Ali Hull discovers why half the Gospels don’t mention the events surrounding Jesus’ birth at all
Forty years ago, I was studying Theology (and History) at university, and my New Testament Greek classes looked in detail at what were described as ‘the birth narratives’: the stories of Jesus’ arrival as a baby. Despite having been a Christian for a few years, I think it was the first time I had realised that only two gospels actually cover these stories. Mark and John make no mention of them whatsoever: no birth, no angels, no shepherds. We explored what the reason might be, and the answer, to a certain extent, is that we just don’t know: neither Mark nor John starts off by saying ‘I have decided to omit…’ Instead, however, there are clues in their writing to help indicate what they were prioritising, and so I learnt that Mark, who wrote the first gospel, was a man in a hurry, describing a Jesus in a hurry. Mark keeps saying ‘at once’: he wanted to get on with it, to say what Jesus had done. He concentrates far more on His actions than on His teaching, particularly on exorcisms and miracles, and also devotes a third of his gospel to the last eight days of Jesus’s life, crowned by the resurrection. To him, Jesus’ origins were less important than the impact of His life: while His resurrection underlined that God had sent Him and sanctioned everything He had said and done.
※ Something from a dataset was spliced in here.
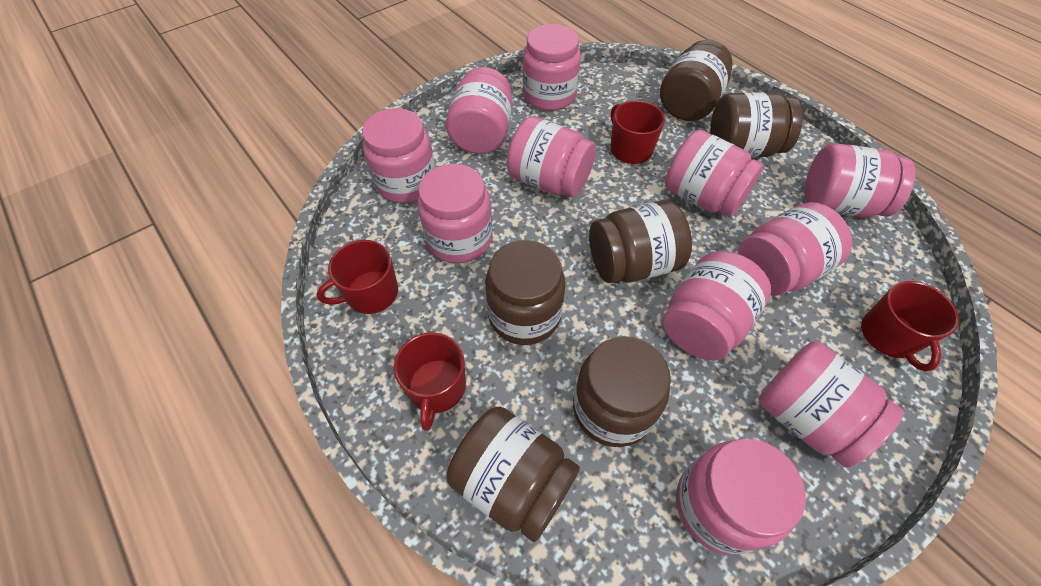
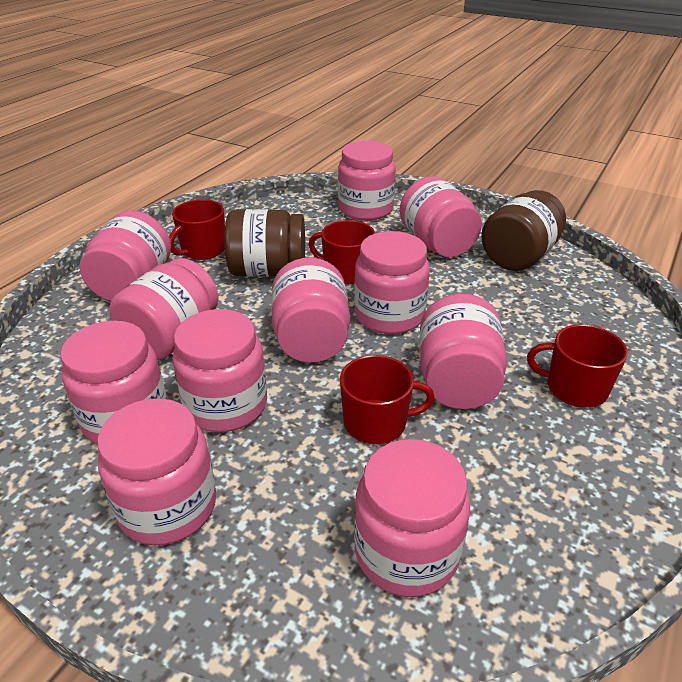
brown jar: [447,407,580,542] [485,240,566,345] [573,336,671,447] [589,200,692,283] [660,40,733,121] [710,92,803,158] = 6 -> [224,209,305,277] [481,190,566,271] = 2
John’s gospel takes a very different approach. Believed to be the last gospel to be written, he was probably aware of the other three (and those that didn’t make the New Testament at all) and wanted to do something different. John wanted to go back, way before the birth, to the creation of the world, with his deliberate imitation of the opening bit of Genesis, to show that Jesus predated everything and was the one through whom ‘all things were made’. It is interesting also to notice that John gives us stories that appear nowhere else: without John’s gospel, there would be no woman at the well, no woman taken in adultery, and no wedding at Cana: the miracle that seems to have been performed to both save a family from embarrassment and to give those attending the wedding the chance of a very, very good time. The amount of wine produced by the miracle was enormous.
Having turned to Matthew and Luke, with their opening chapters devoted to the story of the birth of Jesus, they don’t tell exactly the same stories: once again there were different priorities. Luke tells us in his prologue that he sets out to find out everything he possibly could: so he sat down with his equivalent of a 1st century tape recorder and talked to all the eye-witnesses he could find and also includes the stories of individuals who were there but who, presumably, had since died, like Anna and Simeon, both old when Jesus was born. We don’t know who his sources were, perhaps Mary, the mother of Jesus, or someone to whom Mary had passed on all the things she had ‘treasured in her heart’. With Luke, there is even a feeling of just get it all down, and let the reader make sense of it. Matthew, on the other hand, appears to be specifically trying to convince the Jews that Jesus was their promised Messiah, so he concentrated on making every connection possible, however tenuous, between Jesus and His life and the Messianic prophecies of the Old Testament.
But is what I learnt forty years ago still accepted by modern theologians, or have other theories taken over? I asked Martyn Whittock, the author of Jesus: the unauthorised biography. He wrote ‘It seems that both Luke and Matthew (in different ways) felt the need to add a birth narrative to the earlier gospel of Mark, as part of their development of what they found there.’ He believes this may have been partly because Mark writes about God’s statement at Jesus’ baptism: ‘This is my Son with whom I am well pleased.’ It could have been argued therefore that Jesus ‘became’ the Son of God at His baptism. Much biblical writing, at least in the New Testament, is connected to what was seen as ‘wrong’ teaching, and is an attempt to counteract it, and there may have been those, Whittock suggests, who were arguing that Jesus had been just another human being until He was ‘adopted’ by God at His baptism. Matthew and Luke wanted to show that Jesus had been divine from the very beginning, and of course John then emphases that beginning was a very long time ago, as he writes about the Logos in his opening chapter.
Martyn also believes that more unites the four gospel writers than divides them: they wrote ‘with the same central aim of demonstrating the uniqueness of Jesus. For Mark, it is actions and teaching that define Jesus. John must have been aware of the other gospels, or at very least the birth narratives, and decided to give an even bigger picture.’ But what they all wanted to do, each in his own way, was to say ‘Our lives have been forever changed by this unique individual, Jesus, by what He said and what He did and who He is, and He can change your life as well.’